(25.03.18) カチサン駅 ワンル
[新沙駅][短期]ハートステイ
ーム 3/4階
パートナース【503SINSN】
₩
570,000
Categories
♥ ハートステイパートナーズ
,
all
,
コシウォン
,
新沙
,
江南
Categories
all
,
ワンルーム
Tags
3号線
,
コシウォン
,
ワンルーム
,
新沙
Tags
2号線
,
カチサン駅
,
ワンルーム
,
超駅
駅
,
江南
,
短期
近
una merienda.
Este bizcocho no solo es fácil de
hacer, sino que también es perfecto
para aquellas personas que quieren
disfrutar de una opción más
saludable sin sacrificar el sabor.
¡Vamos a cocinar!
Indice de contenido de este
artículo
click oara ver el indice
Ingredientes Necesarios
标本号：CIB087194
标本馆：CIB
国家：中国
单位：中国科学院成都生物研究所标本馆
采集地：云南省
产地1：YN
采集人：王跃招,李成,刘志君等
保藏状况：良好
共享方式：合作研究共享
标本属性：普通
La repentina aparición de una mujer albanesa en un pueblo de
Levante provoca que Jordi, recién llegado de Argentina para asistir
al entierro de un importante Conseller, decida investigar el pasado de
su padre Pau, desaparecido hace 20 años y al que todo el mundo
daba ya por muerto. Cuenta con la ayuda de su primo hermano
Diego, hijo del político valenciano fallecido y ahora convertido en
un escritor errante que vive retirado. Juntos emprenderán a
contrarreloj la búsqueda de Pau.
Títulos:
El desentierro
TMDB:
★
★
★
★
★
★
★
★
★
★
^^^^
**TASK GOAL:** Write every line of the records as a JSON list of strings, one string per line, and leave out any blank lines.

**ANSWER TO THIS PROBLEM:**
[
  "(25.03.18) カチサン駅 ワンル",
  "[新沙駅][短期]ハートステイ",
  "ーム 3/4階",
  "パートナース【503SINSN】",
  "₩",
  "570,000",
  "Categories",
  "♥ ハートステイパートナーズ",
  ",",
  "all",
  ",",
  "コシウォン",
  ",",
  "新沙",
  ",",
  "江南",
  "Categories",
  "all",
  ",",
  "ワンルーム",
  "Tags",
  "3号線",
  ",",
  "コシウォン",
  ",",
  "ワンルーム",
  ",",
  "新沙",
  "Tags",
  "2号線",
  ",",
  "カチサン駅",
  ",",
  "ワンルーム",
  ",",
  "超駅",
  "駅",
  ",",
  "江南",
  ",",
  "短期",
  "近",
  "una merienda.",
  "Este bizcocho no solo es fácil de",
  "hacer, sino que también es perfecto",
  "para aquellas personas que quieren",
  "disfrutar de una opción más",
  "saludable sin sacrificar el sabor.",
  "¡Vamos a cocinar!",
  "Indice de contenido de este",
  "artículo",
  "click oara ver el indice",
  "Ingredientes Necesarios",
  "标本号：CIB087194",
  "标本馆：CIB",
  "国家：中国",
  "单位：中国科学院成都生物研究所标本馆",
  "采集地：云南省",
  "产地1：YN",
  "采集人：王跃招,李成,刘志君等",
  "保藏状况：良好",
  "共享方式：合作研究共享",
  "标本属性：普通",
  "La repentina aparición de una mujer albanesa en un pueblo de",
  "Levante provoca que Jordi, recién llegado de Argentina para asistir",
  "al entierro de un importante Conseller, decida investigar el pasado de",
  "su padre Pau, desaparecido hace 20 años y al que todo el mundo",
  "daba ya por muerto. Cuenta con la ayuda de su primo hermano",
  "Diego, hijo del político valenciano fallecido y ahora convertido en",
  "un escritor errante que vive retirado. Juntos emprenderán a",
  "contrarreloj la búsqueda de Pau.",
  "Títulos:",
  "El desentierro",
  "TMDB:",
  "★",
  "★",
  "★",
  "★",
  "★",
  "★",
  "★",
  "★",
  "★",
  "★"
]